One of my favorite authors is Anne Fadiman. Formerly editor of Civilization and American Scholar, Fadiman came on my radar screen with her fabulous book of familiar essays on books and reading called Ex Libris: Confessions of a Common Reader. When she talked about her various book fetishes, and especially her detestation for those who mark their place in a book by flipping the book over in such a way that could potentially crack the spine--well, suffice it to say that I had a major crush on her. My wife knows that I secretly gave our daughter the middle name "Anne" to honor Anne Fadiman (and also Anne of Green Gables, but that is a different post). Because of my crush on Anne, I bought every issue of American Scholar in which her column, "At Large and At Small," appeared. Although she was forced out at the Scholar as editor, thankfully her essays have been collected and published as At Large and At Small. Once again, Fadiman demonstrates that she is the Queen of the Familiar Essay and friend of all those who enjoy the polite conversation of that form.
And so, she points the "gentle reader" to the biography of the perfecter of the familiar essay form, Charles Lamb ("The Unfuzzy Lamb"); to the champion of 19th century Romanticism and his penchant for running away ("Coleridge the Runaway"); and to her own history and biography as it merges in her passions for "collecting nature," "ice cream," and "coffee" (each with a laugh out-loud moment).
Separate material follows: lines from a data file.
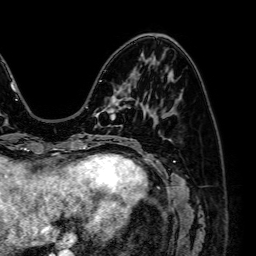
Breast MRI (dynamic contrast-enhanced), one axial slice. Slice 24 of 64 in the series (ordered by position). Cropped to one breast. Dynamic contrast-enhanced series, time point 2 of 7 at this slice position (early post-contrast). 1.5 T. TE 2.6 ms, TR 5.2 ms. 2.5 mm slice thickness. 256 × 256 image matrix, field of view 230 × 230 mm. Female patient.
Structures marked on this image (semi-automatic segmentation, software-assisted and operator-edited):
- enhancing-tissue mask used for the functional tumour volume (all voxels passing the contrast-enhancement thresholds inside the analysis volume; usually the tumour): bounding box <96,94,130,126> (left, top, right, bottom; pixels)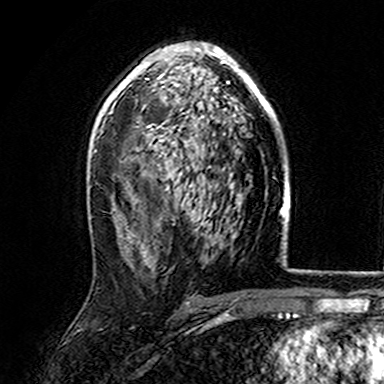
Breast MRI (dynamic contrast-enhanced), one axial slice; slice 97 of 165 in the series (ordered by position); cropped to one breast; dynamic contrast-enhanced series, time point 2 of 7 at this slice position (early post-contrast); 3 T; TE 4.6 ms, TR 7.4 ms; 1 mm slice thickness; 384 × 384 image matrix, field of view 216 × 216 mm. Female patient.
Outlined on this slice (semi-automatically segmented with operator editing):
- enhancing-tissue mask used for the functional tumour volume (all voxels passing the contrast-enhancement thresholds inside the analysis volume; usually the tumour): bounding box <107,43,276,167> (left, top, right, bottom; pixels)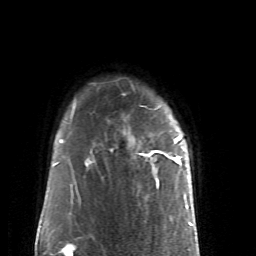
Breast MRI (dynamic contrast-enhanced), one axial slice. Slice 41 of 52 in the series (ordered by position). Cropped to one breast. Dynamic contrast-enhanced series, time point 2 of 6 at this slice position (early post-contrast). 1.5 T. TE 4.2 ms, TR 8.7 ms. 2.6 mm slice thickness. 256 × 256 image matrix, field of view 170 × 170 mm. Female patient.
Outlined on this slice (semi-automatically segmented with operator editing):
- enhancing-tissue mask used for the functional tumour volume (all voxels passing the contrast-enhancement thresholds inside the analysis volume; usually the tumour): bounding box (x1, y1, x2, y2) in pixels: (154, 136, 183, 173)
But there are very thoughtful essays her as well, especially her reflections on the culture wars ("Procrustes and the Culture Wars") and on patriotism post-9/11 ("A Piece of Cotton").
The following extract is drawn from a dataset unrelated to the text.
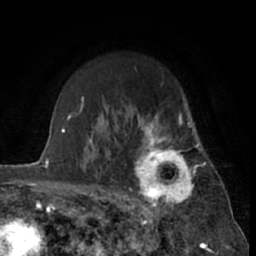
Breast MRI (dynamic contrast-enhanced), one axial slice; slice 48 of 66 in the series (ordered by position); cropped to one breast; dynamic contrast-enhanced series, time point 2 of 7 at this slice position (early post-contrast); 1.5 T; TE 3 ms, TR 6.3 ms; 2.4 mm slice thickness; 256 × 256 image matrix, field of view 150 × 150 mm. Female patient.
Outlined on this slice (semi-automatic segmentation, software-assisted and operator-edited):
- enhancing-tissue mask used for the functional tumour volume (all voxels passing the contrast-enhancement thresholds inside the analysis volume; usually the tumour): bounding box <127,115,201,212> (left, top, right, bottom; pixels)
These are essays to cherish not only because of the content, but because of the graciousness of form and style. I can almost imagine myself sitting across the table from her, sipping on a grande pumpkin spice latte, engaging in humorous and thoughtful dialogue (at least on her part). And in some regard, the best essay writers are able to engage in a dialogue with their readers in such a way that they take the common places of life and point them to something more. That is why they become such friends and why I return to Anne Fadiman's books again and again.